True, among the mass of our immigrants, almost all from countries where a real caste system has prevailed always, there is a tendency toward a searching after an aristocracy in this country. They miss it; they cannot believe that a land in all its physical aspects like unto the lands from which they have fled should be without what has always seemed to them a natural and necessary part of the order of the universe. But they hunt for this aristocracy not with the idea of worshipping it, but with the idea of destroying it. And hence we find that the loudest angry assertion of the existence of a true aristocracy here comes from those of our democracy-loving citizens who are foreign-born. They see this monstrous pretense rearing itself as imposingly as the true aristocracies of Europe; and they do not pause to distinguish between marble and plaster painted to look like marble. They raise a wild shriek and demand that snickersnees be drawn and that heads begin to fall. A natural mistake, and highly gratifying to our would-be aristocrats. They are not terrified by the uncouthand futile clamors; though to make the thing more realistic to themselves, they sometimes pretend to be. But they are through and through pleased at hearing themselves in seriousness called what they would fain believe themselves to be; and they say delightedly: “At last, the lower classes begin to recognize themselves, and us!”
But this rejoicing is premature. They are right in seeing that it takes a body of self-confessed peasantry to make a prince—that the prince proclaiming himself and proclaimed by hirelings and dependents only is no prince at all, but a laughing-stock. But they are wrong in seeing signs of a forming peasantry; what they see is an un-forming peasantry—a vastly different matter.

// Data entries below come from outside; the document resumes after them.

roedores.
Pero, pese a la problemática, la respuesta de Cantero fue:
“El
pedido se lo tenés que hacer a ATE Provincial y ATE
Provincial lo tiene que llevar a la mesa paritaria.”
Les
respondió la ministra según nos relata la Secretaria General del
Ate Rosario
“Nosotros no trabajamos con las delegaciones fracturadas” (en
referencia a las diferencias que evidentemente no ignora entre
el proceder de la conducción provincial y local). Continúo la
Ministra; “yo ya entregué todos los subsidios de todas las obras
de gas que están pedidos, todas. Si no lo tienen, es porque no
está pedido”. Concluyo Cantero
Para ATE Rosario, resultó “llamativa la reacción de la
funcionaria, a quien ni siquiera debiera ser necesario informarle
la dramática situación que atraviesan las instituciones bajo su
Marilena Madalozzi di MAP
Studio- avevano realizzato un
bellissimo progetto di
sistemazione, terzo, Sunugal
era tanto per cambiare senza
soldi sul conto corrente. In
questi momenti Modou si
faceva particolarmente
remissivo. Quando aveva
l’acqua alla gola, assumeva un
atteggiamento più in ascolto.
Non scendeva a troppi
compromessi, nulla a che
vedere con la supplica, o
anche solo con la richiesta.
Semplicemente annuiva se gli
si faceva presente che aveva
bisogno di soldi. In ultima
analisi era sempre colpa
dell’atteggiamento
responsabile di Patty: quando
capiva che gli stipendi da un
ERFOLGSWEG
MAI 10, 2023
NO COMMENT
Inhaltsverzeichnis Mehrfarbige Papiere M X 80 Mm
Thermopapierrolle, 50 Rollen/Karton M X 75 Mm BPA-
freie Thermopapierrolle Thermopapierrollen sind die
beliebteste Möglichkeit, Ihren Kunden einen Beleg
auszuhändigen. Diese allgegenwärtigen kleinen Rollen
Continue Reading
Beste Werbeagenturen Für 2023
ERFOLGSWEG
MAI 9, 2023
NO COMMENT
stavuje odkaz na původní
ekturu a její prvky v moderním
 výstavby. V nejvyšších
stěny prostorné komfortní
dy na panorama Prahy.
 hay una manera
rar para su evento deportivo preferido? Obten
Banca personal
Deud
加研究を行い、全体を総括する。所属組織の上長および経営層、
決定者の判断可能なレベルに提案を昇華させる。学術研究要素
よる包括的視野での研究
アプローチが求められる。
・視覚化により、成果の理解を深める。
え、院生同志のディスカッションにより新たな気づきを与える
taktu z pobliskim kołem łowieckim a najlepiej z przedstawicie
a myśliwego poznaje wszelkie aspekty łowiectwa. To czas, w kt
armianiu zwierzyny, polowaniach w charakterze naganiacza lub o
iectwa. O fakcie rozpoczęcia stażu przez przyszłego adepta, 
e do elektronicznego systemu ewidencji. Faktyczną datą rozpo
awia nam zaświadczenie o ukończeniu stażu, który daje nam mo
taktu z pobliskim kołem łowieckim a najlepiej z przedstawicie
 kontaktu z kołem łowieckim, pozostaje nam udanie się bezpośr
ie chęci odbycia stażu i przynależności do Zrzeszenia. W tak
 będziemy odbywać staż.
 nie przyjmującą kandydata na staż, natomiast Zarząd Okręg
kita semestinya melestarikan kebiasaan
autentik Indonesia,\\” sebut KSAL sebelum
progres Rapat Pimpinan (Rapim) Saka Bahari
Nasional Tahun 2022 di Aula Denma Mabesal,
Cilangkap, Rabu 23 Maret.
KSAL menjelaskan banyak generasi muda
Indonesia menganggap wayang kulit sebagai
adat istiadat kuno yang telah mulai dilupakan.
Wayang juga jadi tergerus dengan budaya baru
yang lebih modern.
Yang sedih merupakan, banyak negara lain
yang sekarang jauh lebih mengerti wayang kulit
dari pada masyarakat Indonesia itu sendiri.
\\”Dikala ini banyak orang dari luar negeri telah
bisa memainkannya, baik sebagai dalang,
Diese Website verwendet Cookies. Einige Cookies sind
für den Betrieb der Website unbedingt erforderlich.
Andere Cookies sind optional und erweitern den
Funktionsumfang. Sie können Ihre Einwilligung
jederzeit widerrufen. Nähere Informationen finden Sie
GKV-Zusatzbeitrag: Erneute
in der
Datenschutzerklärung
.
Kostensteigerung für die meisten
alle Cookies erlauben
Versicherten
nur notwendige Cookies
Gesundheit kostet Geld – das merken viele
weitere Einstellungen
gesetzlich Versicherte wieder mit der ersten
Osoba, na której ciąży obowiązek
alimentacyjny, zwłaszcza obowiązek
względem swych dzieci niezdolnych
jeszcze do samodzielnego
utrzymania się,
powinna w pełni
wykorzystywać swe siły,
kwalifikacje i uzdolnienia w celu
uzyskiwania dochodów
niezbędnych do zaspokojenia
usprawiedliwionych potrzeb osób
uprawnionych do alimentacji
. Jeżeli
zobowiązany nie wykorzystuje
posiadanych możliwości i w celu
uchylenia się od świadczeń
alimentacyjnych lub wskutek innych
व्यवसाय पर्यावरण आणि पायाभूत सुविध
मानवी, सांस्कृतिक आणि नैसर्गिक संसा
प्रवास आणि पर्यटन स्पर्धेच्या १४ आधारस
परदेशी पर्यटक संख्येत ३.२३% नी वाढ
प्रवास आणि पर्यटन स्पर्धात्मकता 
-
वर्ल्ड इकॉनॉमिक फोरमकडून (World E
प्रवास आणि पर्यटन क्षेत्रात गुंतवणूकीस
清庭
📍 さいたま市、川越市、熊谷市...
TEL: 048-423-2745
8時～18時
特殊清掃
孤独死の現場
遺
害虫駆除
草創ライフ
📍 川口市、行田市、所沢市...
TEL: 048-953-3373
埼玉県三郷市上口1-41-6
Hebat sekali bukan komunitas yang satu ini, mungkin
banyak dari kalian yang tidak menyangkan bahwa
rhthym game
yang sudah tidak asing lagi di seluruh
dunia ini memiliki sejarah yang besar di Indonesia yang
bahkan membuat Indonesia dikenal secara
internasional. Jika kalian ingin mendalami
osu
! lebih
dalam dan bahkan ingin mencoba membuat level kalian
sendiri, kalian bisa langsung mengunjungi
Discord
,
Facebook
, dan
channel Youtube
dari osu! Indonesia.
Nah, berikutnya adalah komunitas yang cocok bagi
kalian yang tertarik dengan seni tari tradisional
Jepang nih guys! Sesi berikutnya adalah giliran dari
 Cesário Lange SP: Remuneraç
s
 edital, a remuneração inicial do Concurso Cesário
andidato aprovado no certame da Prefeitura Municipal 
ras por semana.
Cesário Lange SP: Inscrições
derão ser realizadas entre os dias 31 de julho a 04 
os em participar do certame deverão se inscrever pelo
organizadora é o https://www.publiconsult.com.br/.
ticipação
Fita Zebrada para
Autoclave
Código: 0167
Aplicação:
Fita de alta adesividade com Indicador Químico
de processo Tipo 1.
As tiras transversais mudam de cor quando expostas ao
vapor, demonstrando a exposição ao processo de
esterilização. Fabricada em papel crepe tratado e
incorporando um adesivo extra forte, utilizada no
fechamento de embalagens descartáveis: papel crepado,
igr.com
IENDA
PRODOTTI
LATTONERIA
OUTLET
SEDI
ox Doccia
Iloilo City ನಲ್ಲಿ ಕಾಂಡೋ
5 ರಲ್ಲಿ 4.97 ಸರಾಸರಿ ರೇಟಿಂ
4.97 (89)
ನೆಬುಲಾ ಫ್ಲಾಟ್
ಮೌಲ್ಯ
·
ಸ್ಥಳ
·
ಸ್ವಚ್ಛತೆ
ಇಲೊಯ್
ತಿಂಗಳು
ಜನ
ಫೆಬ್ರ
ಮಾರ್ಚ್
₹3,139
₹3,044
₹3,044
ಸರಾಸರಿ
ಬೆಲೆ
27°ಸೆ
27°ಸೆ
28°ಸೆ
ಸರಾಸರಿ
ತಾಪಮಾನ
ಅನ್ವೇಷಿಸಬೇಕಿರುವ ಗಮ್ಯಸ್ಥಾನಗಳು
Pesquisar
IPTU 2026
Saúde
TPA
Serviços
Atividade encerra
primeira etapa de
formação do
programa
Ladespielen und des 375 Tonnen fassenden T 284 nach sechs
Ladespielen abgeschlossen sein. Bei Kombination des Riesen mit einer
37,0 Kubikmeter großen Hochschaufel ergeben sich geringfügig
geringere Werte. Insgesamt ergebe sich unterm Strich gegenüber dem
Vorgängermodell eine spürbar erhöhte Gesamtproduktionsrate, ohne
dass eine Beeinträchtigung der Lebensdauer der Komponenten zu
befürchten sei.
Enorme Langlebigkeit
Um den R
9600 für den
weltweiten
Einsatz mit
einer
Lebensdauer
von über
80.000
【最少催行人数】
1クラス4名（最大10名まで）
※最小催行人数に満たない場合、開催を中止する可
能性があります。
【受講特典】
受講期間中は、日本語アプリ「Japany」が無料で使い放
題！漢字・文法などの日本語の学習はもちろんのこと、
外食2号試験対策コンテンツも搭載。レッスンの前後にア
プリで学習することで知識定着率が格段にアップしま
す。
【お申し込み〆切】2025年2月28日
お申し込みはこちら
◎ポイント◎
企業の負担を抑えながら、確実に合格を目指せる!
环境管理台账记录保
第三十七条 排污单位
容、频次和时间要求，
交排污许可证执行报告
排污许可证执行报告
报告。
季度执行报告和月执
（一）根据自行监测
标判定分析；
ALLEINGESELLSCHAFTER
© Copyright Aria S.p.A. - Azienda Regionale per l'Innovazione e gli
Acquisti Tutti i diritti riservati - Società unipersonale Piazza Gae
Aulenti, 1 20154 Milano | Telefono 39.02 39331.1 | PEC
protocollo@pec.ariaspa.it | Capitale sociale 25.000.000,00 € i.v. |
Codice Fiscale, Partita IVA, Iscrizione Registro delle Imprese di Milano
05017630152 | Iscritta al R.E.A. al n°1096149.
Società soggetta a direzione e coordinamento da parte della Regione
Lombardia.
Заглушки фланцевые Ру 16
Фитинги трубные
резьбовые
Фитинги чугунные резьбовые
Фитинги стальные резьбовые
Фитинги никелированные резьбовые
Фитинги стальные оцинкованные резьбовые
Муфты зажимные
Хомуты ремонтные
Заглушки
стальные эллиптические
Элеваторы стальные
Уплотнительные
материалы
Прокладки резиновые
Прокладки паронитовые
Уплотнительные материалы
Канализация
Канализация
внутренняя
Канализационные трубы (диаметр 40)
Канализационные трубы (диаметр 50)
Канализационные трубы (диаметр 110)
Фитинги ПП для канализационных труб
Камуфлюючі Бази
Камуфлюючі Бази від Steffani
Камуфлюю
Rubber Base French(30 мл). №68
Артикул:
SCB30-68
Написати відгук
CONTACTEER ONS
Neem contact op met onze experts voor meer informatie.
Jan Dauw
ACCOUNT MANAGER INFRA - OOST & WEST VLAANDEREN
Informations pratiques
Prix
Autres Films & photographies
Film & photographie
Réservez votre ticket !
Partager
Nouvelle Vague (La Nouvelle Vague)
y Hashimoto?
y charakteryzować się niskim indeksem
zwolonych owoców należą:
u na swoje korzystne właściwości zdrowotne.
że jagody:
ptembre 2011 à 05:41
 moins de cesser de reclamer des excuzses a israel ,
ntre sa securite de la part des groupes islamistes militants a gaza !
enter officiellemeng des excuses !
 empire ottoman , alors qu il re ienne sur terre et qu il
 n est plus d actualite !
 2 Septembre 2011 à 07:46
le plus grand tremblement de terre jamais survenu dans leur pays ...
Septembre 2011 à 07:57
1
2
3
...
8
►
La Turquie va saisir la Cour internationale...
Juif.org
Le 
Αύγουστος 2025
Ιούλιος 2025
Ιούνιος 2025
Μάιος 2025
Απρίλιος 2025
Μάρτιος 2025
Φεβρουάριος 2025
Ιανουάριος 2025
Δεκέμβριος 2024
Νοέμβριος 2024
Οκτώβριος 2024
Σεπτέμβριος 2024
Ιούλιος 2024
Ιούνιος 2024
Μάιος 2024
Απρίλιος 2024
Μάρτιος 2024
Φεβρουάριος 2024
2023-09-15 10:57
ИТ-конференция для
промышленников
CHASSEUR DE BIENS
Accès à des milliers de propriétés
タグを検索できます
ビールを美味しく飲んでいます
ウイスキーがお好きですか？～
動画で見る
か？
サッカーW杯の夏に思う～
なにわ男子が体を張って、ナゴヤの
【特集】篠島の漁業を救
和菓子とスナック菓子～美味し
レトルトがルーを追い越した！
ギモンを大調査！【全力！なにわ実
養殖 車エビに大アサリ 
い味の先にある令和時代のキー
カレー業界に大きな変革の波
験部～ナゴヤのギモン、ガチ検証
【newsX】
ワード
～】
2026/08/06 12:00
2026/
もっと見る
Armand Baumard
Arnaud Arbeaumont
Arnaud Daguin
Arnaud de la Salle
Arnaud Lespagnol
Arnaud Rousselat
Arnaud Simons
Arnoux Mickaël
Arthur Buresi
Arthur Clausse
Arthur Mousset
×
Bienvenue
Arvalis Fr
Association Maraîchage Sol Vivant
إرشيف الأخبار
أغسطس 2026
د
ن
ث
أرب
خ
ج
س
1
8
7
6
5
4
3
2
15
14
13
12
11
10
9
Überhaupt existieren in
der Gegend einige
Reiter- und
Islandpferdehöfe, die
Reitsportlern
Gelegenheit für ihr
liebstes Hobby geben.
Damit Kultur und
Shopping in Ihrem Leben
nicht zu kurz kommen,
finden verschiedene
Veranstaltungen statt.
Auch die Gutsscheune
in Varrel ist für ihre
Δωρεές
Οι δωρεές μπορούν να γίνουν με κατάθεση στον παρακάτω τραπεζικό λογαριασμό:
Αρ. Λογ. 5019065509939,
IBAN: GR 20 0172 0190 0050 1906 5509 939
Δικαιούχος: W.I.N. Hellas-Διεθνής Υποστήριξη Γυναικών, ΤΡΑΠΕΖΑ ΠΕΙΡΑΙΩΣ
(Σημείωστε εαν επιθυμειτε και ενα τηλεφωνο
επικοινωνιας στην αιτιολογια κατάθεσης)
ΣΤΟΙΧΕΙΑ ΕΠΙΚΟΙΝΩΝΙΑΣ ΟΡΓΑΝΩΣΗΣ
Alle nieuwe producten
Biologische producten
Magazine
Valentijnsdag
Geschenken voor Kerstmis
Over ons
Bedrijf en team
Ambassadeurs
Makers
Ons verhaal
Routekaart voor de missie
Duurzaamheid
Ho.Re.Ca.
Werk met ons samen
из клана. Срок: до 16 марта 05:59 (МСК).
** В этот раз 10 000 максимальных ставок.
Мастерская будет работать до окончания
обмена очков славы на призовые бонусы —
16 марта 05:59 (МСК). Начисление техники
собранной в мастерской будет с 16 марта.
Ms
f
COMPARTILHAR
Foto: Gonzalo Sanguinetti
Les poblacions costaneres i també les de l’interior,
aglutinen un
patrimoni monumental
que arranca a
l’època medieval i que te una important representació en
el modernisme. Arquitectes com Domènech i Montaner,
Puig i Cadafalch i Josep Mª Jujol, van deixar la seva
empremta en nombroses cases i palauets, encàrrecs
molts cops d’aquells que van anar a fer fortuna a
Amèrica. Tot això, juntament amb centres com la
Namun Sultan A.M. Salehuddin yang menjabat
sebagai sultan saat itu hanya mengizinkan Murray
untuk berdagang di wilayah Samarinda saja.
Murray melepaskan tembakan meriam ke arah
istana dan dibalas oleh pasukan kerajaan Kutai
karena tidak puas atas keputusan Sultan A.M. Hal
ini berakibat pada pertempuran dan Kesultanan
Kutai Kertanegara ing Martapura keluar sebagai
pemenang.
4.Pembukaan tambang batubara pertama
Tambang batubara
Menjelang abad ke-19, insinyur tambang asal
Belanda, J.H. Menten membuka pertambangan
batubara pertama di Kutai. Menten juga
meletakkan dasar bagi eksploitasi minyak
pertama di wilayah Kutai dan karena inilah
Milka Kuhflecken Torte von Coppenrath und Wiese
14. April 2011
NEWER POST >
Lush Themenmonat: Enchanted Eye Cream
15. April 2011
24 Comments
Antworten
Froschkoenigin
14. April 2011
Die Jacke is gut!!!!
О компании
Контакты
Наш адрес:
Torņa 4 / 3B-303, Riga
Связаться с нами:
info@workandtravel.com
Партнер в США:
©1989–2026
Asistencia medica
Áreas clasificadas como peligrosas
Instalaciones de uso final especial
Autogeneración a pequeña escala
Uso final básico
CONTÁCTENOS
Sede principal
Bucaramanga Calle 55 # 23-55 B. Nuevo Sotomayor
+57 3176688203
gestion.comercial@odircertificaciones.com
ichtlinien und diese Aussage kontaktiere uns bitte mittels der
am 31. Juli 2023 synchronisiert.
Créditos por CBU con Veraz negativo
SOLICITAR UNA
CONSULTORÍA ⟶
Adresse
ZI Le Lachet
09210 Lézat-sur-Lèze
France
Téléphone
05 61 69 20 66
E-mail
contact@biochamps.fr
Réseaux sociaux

The obstinacy of the American and thoroughly Americanized “lower classes” seems incurable. And until it is cured, until a body of citizens is created that will accept the aristocratic idea not as applying to themselves and making them superior, but as applying to a fixed class of superiors to whom they themselves must be and must remain inferiors—until then, the plutocracy will sigh in vain for transformation into an aristocracy. Imported servants and our own snob graduates of snob collegeswith yearnings after the “cultured and refining influences of caste” will in vain crook the pregnant hinges of the knee. The plutocracy will be haunted and humiliated by the undignifying grin of the “proletariat,” incurably and militantly democratic.
And the more excited about itself and eager to show off the plutocracy becomes, the more insistent and imperious will become the inquiry into the origin and the rightfulness of these vast fortunes that are being reaped where their owners have not sown and squandered after the proverbial manner of ill-gotten gains.